Our adventures in groundwater data reconnaissance has brought us to the gates of CASGEM. The Department of Water Resources (DWR) has provided a mapping and data portal for groundwater elevation data. CASGEM or “California Statewide Groundwater Elevation Monitoring” was launched in December of 2010 to help local agencies comply with Water Code Section 10927.
Generally, CASGEM has three different users in mind: entities attempting to meet compliance standards with the state Water Code, DWR managers, and the public. The later, which is the role I assume for the sake of this blog post is the least developed use-case. I will highlight the barriers, and suggest opportunities for improvement. That said, the fact that this service exists, and that this data is even available in the first place is remarkable. However, the classic open data conundrum applies “just because the data is made available, doesn’t mean the data is reasonably accessible or “open”. To aid in this disparity, the Sunlight Foundation has published “Guidelines for Open Data Policies”, which provides a vision for open data policies, and serves as living document to chronicle evolving priorities for data shared by government agencies.
During our Summer of Groundwater initiative, we here at the New California Water Atlas will be conflating discrete water elevation data from both DWR and the USGS. While the USGS has far less groundwater monitoring wells, it is the only source of instantaneous data (more on this later). Using the bulk data download option (see image and notes below to navigate the two tracks), I have retrieved (as a test) 1 years worth of elevation data for the county of Fresno. 1612 rows of time-series data are returned. Unfortunately with this method, no latitude or longitude columns are returned. If it were easy, I wouldn’t be writing this 🙂
Steps 1-6 is a series of login and required registration fields. Apart from DWR staff and partner organizations, these registration steps pose a considerable barrier to the public user. Users who simply visit the site to download data should not have to preregister. With proper analytics in place, tracking relevant user information and behaviors should be sufficient feedback for later improvements. Nevertheless, once logged-in, there are two routes to downloading data (denoted here as track “a” and “b” respectively).
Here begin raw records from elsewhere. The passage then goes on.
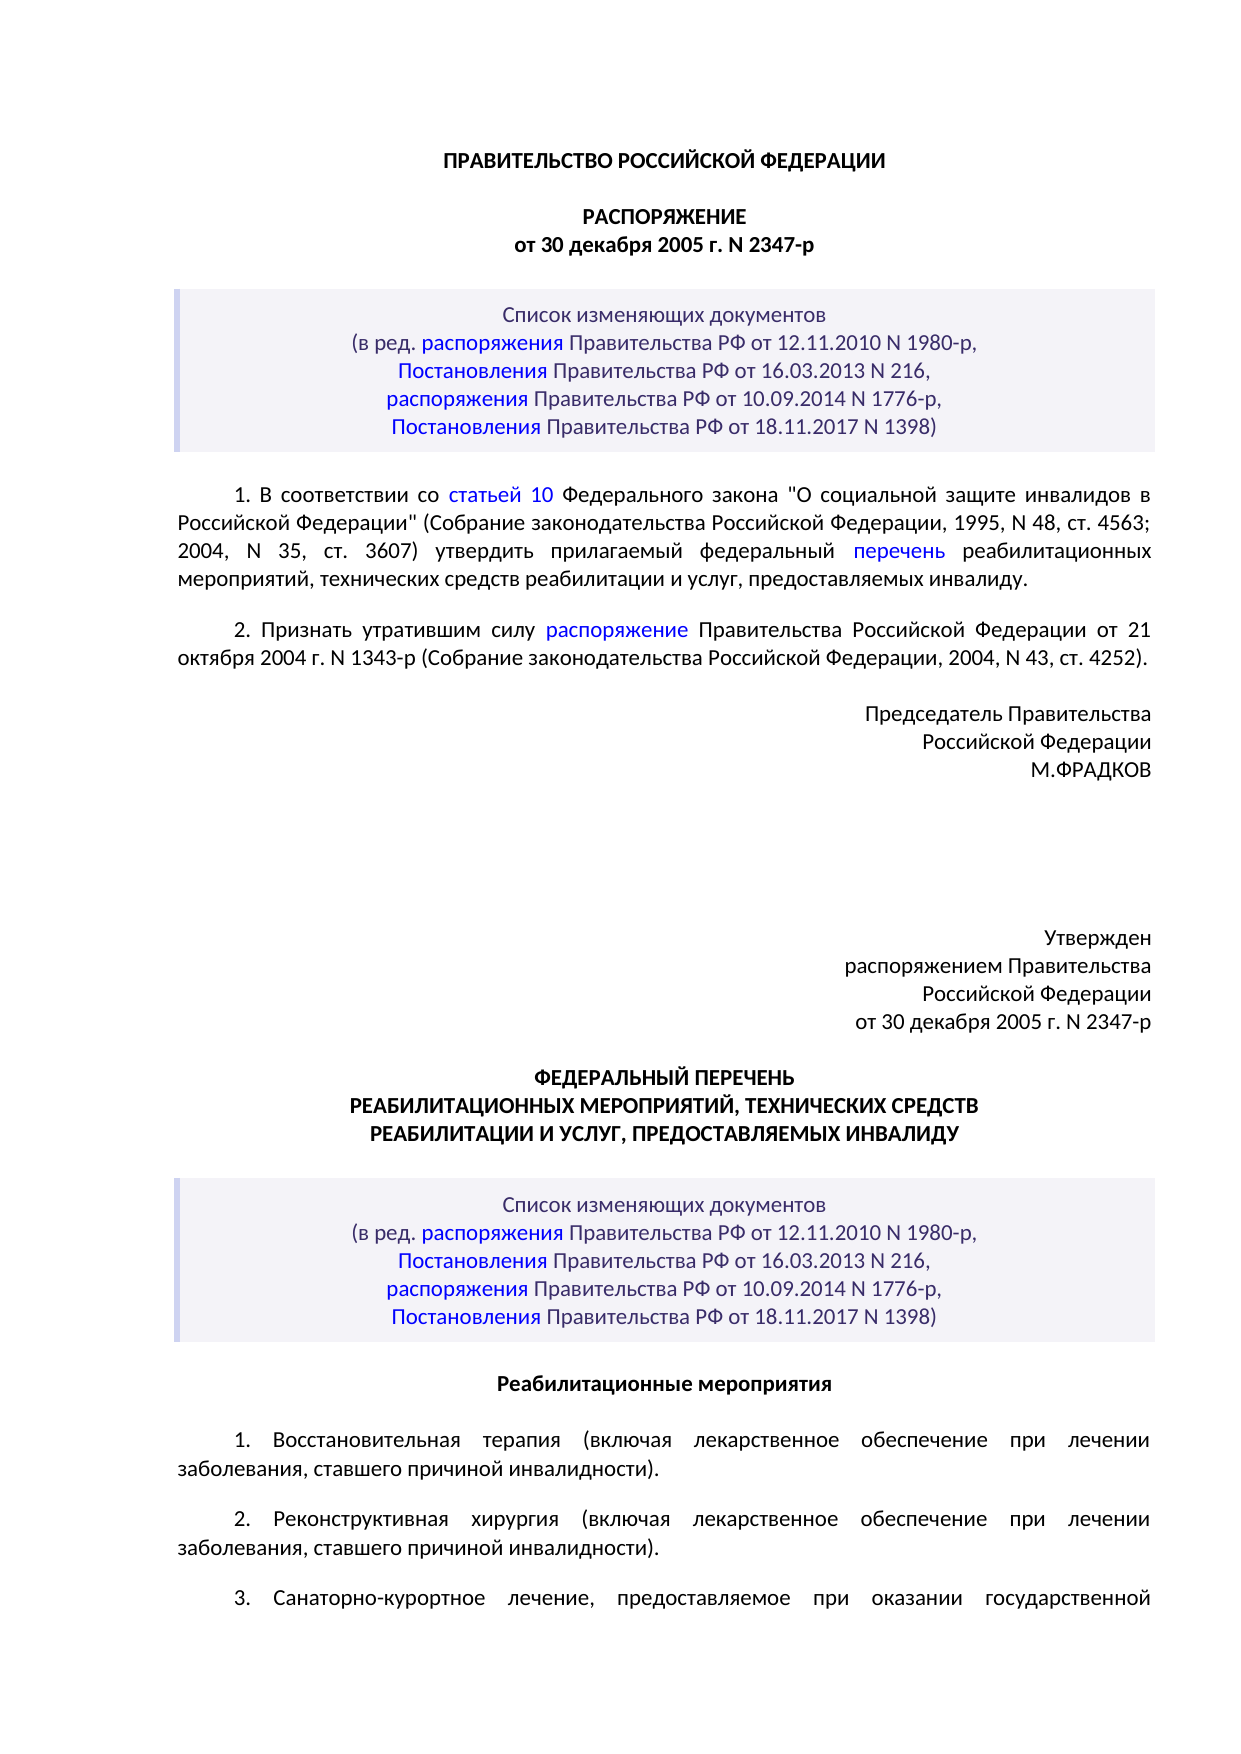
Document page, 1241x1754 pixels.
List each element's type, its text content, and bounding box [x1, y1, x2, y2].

title РАСПОРЯЖЕНИЕ [177, 202, 1152, 230]
title РЕАБИЛИТАЦИОННЫХ МЕРОПРИЯТИЙ, ТЕХНИЧЕСКИХ СРЕДСТВ [177, 1092, 1152, 1119]
title от 30 декабря 2005 г. N 2347-р [177, 230, 1152, 258]
text 2. Реконструктивная хирургия (включая лекарственное обеспечение при лечении заболевания, ставшего причиной инвалидности). [177, 1504, 1152, 1561]
text Российской Федерации [177, 979, 1152, 1007]
text 1. Восстановительная терапия (включая лекарственное обеспечение при лечении заболевания, ставшего причиной инвалидности). [177, 1426, 1152, 1482]
text 2. Признать утратившим силу распоряжение Правительства Российской Федерации от 21 октября 2004 г. N 1343-р (Собрание законодательства Российской Федерации, 2004, N 43, ст. 4252). [177, 615, 1152, 671]
text Российской Федерации [177, 727, 1152, 755]
text 1. В соответствии со статьей 10 Федерального закона "О социальной защите инвалидов в Российской Федерации" (Собрание законодательства Российской Федерации, 1995, N 48, ст. 4563; 2004, N 35, ст. 3607) утвердить прилагаемый федеральный перечень реабилитационных мероприятий, технических средств реабилитации и услуг, предоставляемых инвалиду. [177, 480, 1152, 592]
text распоряжением Правительства [177, 951, 1152, 979]
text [177, 1583, 1152, 1612]
table_header Список изменяющих документов (в ред. распоряжения Правительства РФ от 12.11.2010 N 1980-р, Постановления Правительства РФ от 16.03.2013 N 216, распоряжения Правительства РФ от 10.09.2014 N 1776-р, Постановления Правительства РФ от 18.11.2017 N 1398) [180, 289, 1149, 452]
title Реабилитационные мероприятия [177, 1369, 1152, 1398]
title ФЕДЕРАЛЬНЫЙ ПЕРЕЧЕНЬ [177, 1063, 1152, 1092]
text Председатель Правительства [177, 699, 1152, 727]
text Утвержден [177, 923, 1152, 951]
table_header Список изменяющих документов (в ред. распоряжения Правительства РФ от 12.11.2010 N 1980-р, Постановления Правительства РФ от 16.03.2013 N 216, распоряжения Правительства РФ от 10.09.2014 N 1776-р, Постановления Правительства РФ от 18.11.2017 N 1398) [180, 1178, 1149, 1342]
title ПРАВИТЕЛЬСТВО РОССИЙСКОЙ ФЕДЕРАЦИИ [177, 146, 1152, 174]
text М.ФРАДКОВ [177, 755, 1152, 783]
text от 30 декабря 2005 г. N 2347-р [177, 1007, 1152, 1036]
title РЕАБИЛИТАЦИИ И УСЛУГ, ПРЕДОСТАВЛЯЕМЫХ ИНВАЛИДУ [177, 1119, 1152, 1148]
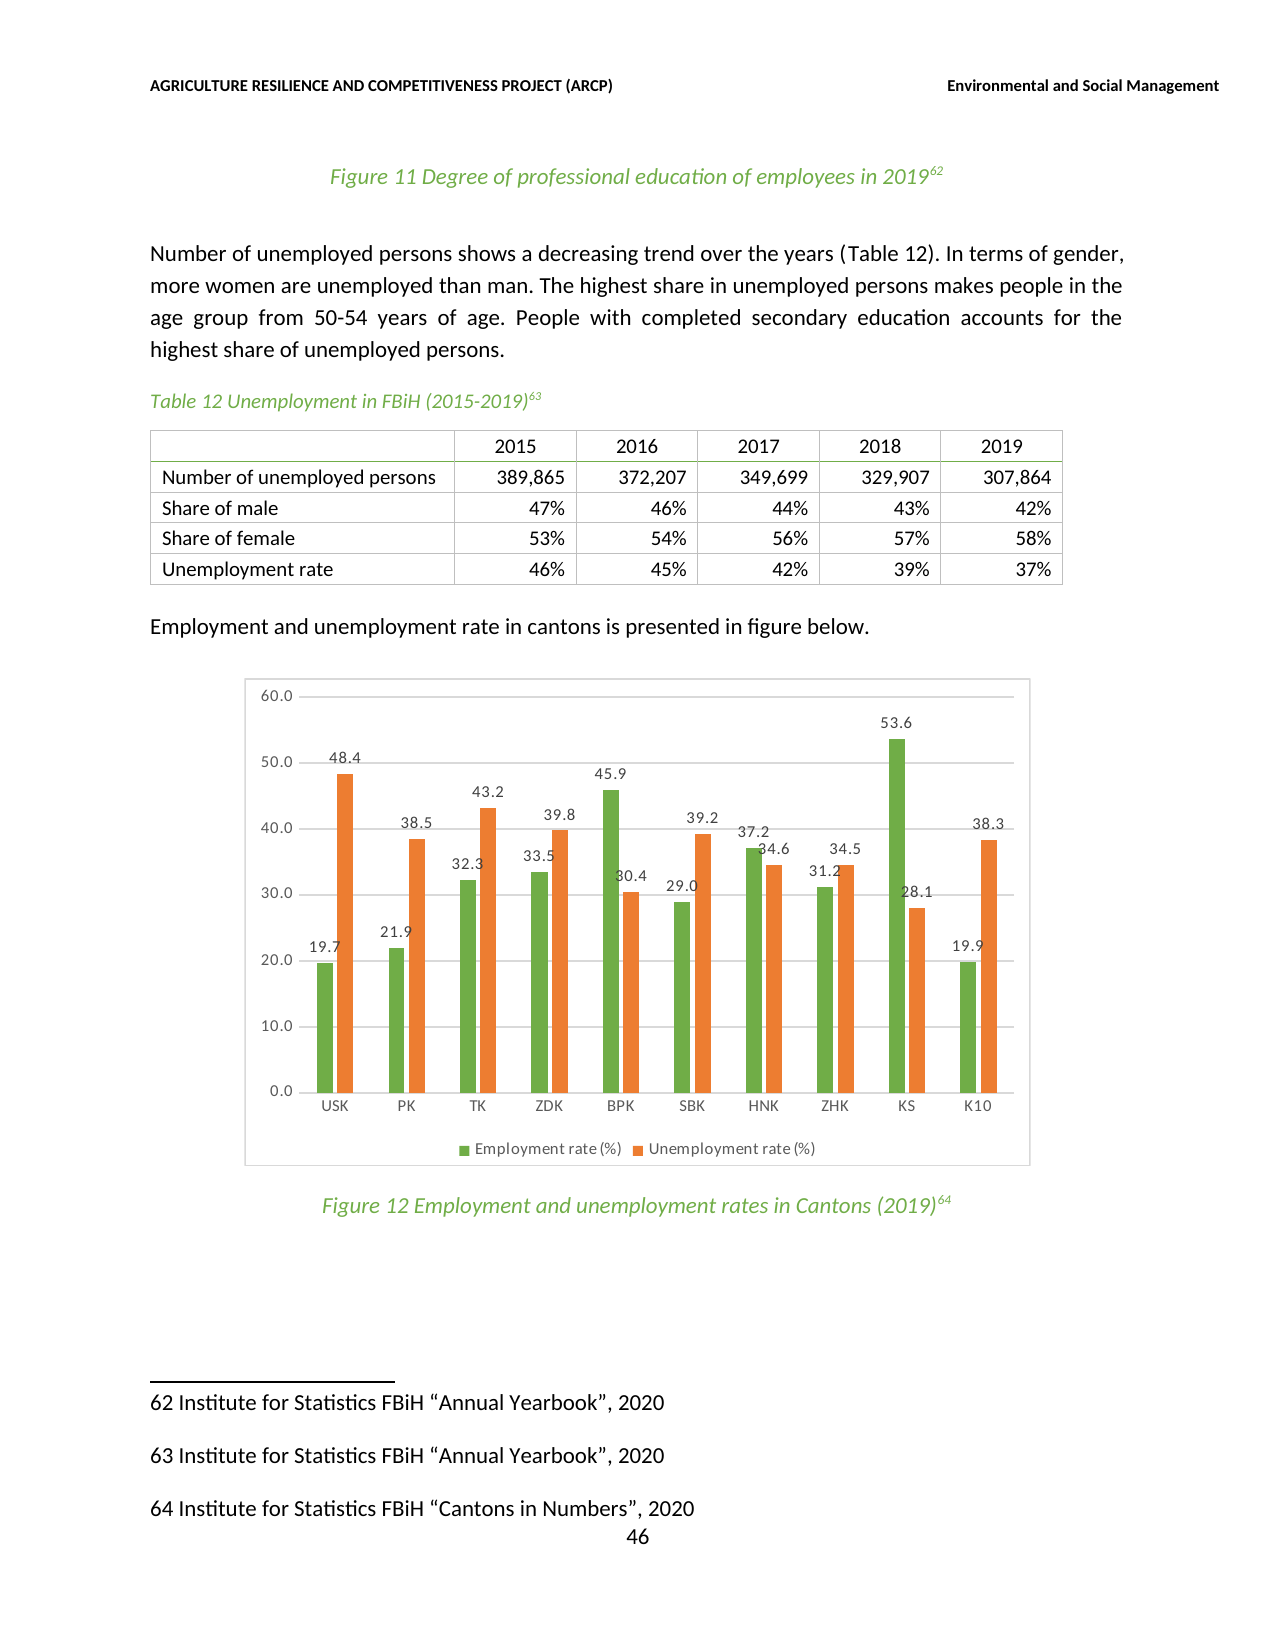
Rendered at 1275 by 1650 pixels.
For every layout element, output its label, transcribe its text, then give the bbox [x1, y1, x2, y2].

table_header [151, 431, 454, 461]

Track “a” is a mapping interface, where after various filter criteria are entered and point data is displayed on the map. Steps 7a through 12a illustrate this workflow. Track “a” for my geospatial purposes is insufficient. The mapping portal limits downloads exceeding 1000 rows. As mentioned above, Fresno over the course of one year returns 1612 rows. As a user, I am interested in obtaining data for five years let alone one. This track does not work for a serious study of groundwater elevation, which requires a few years of remote sensor data to properly evaluate trends.
Track “b” is a series of dialogues that will allow the user to export a csv file with no size limits. One catch though, the mapping interface in track “a” exports a csv with latitude and longitude columns. The bulk download in track “b” contains no latitude or longitude columns 🙂 We will revisit this issue in my forthcoming blog post “Data Reconnaissance: Groundwater 2”, where I will split the CASGEM_ID into lat. long. columns using Google Refine.
CASGEM could improve how it serves its public users by eliminating a login step, or providing a lighter login. A less obtrusive login scenario could ask users to confirm by email, or utilize OAuth. Either way, any extra steps beyond a single login step, or asking public users to fill out multiple fields in addition to email is asking too much and amounts to an accessibility hurdle.